-- start Data for processing --

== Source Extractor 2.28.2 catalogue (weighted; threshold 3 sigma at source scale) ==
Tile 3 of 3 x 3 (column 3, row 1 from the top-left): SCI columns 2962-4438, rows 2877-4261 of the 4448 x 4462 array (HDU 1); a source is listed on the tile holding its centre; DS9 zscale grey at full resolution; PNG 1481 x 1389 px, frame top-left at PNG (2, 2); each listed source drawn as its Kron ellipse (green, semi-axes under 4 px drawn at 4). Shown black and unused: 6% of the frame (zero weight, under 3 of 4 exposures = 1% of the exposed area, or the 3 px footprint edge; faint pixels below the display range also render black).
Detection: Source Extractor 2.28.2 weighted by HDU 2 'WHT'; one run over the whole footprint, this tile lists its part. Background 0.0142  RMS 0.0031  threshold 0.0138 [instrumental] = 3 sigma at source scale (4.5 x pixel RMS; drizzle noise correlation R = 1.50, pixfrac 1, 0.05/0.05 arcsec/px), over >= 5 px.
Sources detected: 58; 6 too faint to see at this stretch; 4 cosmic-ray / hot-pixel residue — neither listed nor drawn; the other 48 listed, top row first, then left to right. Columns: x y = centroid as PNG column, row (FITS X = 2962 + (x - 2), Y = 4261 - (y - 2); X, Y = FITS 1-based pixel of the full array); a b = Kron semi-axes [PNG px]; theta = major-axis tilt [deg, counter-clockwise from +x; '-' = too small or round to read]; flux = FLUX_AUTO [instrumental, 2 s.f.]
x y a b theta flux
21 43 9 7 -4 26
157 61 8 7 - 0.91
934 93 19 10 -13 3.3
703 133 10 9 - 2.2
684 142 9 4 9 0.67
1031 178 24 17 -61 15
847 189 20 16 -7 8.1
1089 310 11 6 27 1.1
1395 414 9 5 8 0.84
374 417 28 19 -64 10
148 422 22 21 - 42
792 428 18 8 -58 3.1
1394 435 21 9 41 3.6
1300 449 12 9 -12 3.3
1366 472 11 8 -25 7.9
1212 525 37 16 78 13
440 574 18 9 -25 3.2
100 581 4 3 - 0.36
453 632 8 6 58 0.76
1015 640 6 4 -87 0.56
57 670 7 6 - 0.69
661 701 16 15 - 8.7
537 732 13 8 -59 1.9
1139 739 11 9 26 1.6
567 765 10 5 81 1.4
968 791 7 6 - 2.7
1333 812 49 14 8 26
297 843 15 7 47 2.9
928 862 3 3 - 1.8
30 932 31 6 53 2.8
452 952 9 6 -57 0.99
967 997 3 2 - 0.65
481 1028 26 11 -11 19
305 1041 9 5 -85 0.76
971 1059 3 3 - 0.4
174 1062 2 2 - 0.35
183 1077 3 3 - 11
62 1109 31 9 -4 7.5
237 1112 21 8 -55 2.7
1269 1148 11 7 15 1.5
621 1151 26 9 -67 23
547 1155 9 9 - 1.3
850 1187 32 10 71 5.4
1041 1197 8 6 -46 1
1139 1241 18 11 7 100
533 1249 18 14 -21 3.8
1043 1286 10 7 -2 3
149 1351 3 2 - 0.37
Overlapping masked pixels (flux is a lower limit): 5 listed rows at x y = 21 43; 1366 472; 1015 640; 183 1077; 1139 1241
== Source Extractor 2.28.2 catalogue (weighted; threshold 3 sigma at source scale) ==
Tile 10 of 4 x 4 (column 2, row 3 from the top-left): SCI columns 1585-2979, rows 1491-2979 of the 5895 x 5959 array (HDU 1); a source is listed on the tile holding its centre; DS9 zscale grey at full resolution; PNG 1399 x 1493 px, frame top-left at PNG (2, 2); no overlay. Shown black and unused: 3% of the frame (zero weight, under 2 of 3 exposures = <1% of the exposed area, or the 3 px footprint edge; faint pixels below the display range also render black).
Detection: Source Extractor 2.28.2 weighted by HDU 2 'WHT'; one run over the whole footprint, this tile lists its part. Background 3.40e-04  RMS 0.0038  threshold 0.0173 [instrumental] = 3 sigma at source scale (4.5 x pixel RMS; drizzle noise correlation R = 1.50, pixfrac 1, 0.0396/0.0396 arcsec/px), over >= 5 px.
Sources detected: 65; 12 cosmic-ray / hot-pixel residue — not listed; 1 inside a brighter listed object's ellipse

-- end Data for processing --

** Task brief **
Render every line of the records above as a Markdown table with the columns Number and Line. Number the lines in order and omit blank lines.

** Response to this task **
| Number | Line |
|---|---|
| 1 | == Source Extractor 2.28.2 catalogue (weighted; threshold 3 sigma at source scale) == |
| 2 | Tile 3 of 3 x 3 (column 3, row 1 from the top-left): SCI columns 2962-4438, rows 2877-4261 of the 4448 x 4462 array (HDU 1); a source is listed on the tile holding its centre; DS9 zscale grey at full resolution; PNG 1481 x 1389 px, frame top-left at PNG (2, 2); each listed source drawn as its Kron ellipse (green, semi-axes under 4 px drawn at 4). Shown black and unused: 6% of the frame (zero weight, under 3 of 4 exposures = 1% of the exposed area, or the 3 px footprint edge; faint pixels below the display range also render black). |
| 3 | Detection: Source Extractor 2.28.2 weighted by HDU 2 'WHT'; one run over the whole footprint, this tile lists its part. Background 0.0142  RMS 0.0031  threshold 0.0138 [instrumental] = 3 sigma at source scale (4.5 x pixel RMS; drizzle noise correlation R = 1.50, pixfrac 1, 0.05/0.05 arcsec/px), over >= 5 px. |
| 4 | Sources detected: 58; 6 too faint to see at this stretch; 4 cosmic-ray / hot-pixel residue — neither listed nor drawn; the other 48 listed, top row first, then left to right. Columns: x y = centroid as PNG column, row (FITS X = 2962 + (x - 2), Y = 4261 - (y - 2); X, Y = FITS 1-based pixel of the full array); a b = Kron semi-axes [PNG px]; theta = major-axis tilt [deg, counter-clockwise from +x; '-' = too small or round to read]; flux = FLUX_AUTO [instrumental, 2 s.f.] |
| 5 | x y a b theta flux |
| 6 | 21 43 9 7 -4 26 |
| 7 | 157 61 8 7 - 0.91 |
| 8 | 934 93 19 10 -13 3.3 |
| 9 | 703 133 10 9 - 2.2 |
| 10 | 684 142 9 4 9 0.67 |
| 11 | 1031 178 24 17 -61 15 |
| 12 | 847 189 20 16 -7 8.1 |
| 13 | 1089 310 11 6 27 1.1 |
| 14 | 1395 414 9 5 8 0.84 |
| 15 | 374 417 28 19 -64 10 |
| 16 | 148 422 22 21 - 42 |
| 17 | 792 428 18 8 -58 3.1 |
| 18 | 1394 435 21 9 41 3.6 |
| 19 | 1300 449 12 9 -12 3.3 |
| 20 | 1366 472 11 8 -25 7.9 |
| 21 | 1212 525 37 16 78 13 |
| 22 | 440 574 18 9 -25 3.2 |
| 23 | 100 581 4 3 - 0.36 |
| 24 | 453 632 8 6 58 0.76 |
| 25 | 1015 640 6 4 -87 0.56 |
| 26 | 57 670 7 6 - 0.69 |
| 27 | 661 701 16 15 - 8.7 |
| 28 | 537 732 13 8 -59 1.9 |
| 29 | 1139 739 11 9 26 1.6 |
| 30 | 567 765 10 5 81 1.4 |
| 31 | 968 791 7 6 - 2.7 |
| 32 | 1333 812 49 14 8 26 |
| 33 | 297 843 15 7 47 2.9 |
| 34 | 928 862 3 3 - 1.8 |
| 35 | 30 932 31 6 53 2.8 |
| 36 | 452 952 9 6 -57 0.99 |
| 37 | 967 997 3 2 - 0.65 |
| 38 | 481 1028 26 11 -11 19 |
| 39 | 305 1041 9 5 -85 0.76 |
| 40 | 971 1059 3 3 - 0.4 |
| 41 | 174 1062 2 2 - 0.35 |
| 42 | 183 1077 3 3 - 11 |
| 43 | 62 1109 31 9 -4 7.5 |
| 44 | 237 1112 21 8 -55 2.7 |
| 45 | 1269 1148 11 7 15 1.5 |
| 46 | 621 1151 26 9 -67 23 |
| 47 | 547 1155 9 9 - 1.3 |
| 48 | 850 1187 32 10 71 5.4 |
| 49 | 1041 1197 8 6 -46 1 |
| 50 | 1139 1241 18 11 7 100 |
| 51 | 533 1249 18 14 -21 3.8 |
| 52 | 1043 1286 10 7 -2 3 |
| 53 | 149 1351 3 2 - 0.37 |
| 54 | Overlapping masked pixels (flux is a lower limit): 5 listed rows at x y = 21 43; 1366 472; 1015 640; 183 1077; 1139 1241 |
| 55 | == Source Extractor 2.28.2 catalogue (weighted; threshold 3 sigma at source scale) == |
| 56 | Tile 10 of 4 x 4 (column 2, row 3 from the top-left): SCI columns 1585-2979, rows 1491-2979 of the 5895 x 5959 array (HDU 1); a source is listed on the tile holding its centre; DS9 zscale grey at full resolution; PNG 1399 x 1493 px, frame top-left at PNG (2, 2); no overlay. Shown black and unused: 3% of the frame (zero weight, under 2 of 3 exposures = <1% of the exposed area, or the 3 px footprint edge; faint pixels below the display range also render black). |
| 57 | Detection: Source Extractor 2.28.2 weighted by HDU 2 'WHT'; one run over the whole footprint, this tile lists its part. Background 3.40e-04  RMS 0.0038  threshold 0.0173 [instrumental] = 3 sigma at source scale (4.5 x pixel RMS; drizzle noise correlation R = 1.50, pixfrac 1, 0.0396/0.0396 arcsec/px), over >= 5 px. |
| 58 | Sources detected: 65; 12 cosmic-ray / hot-pixel residue — not listed; 1 inside a brighter listed object's ellipse |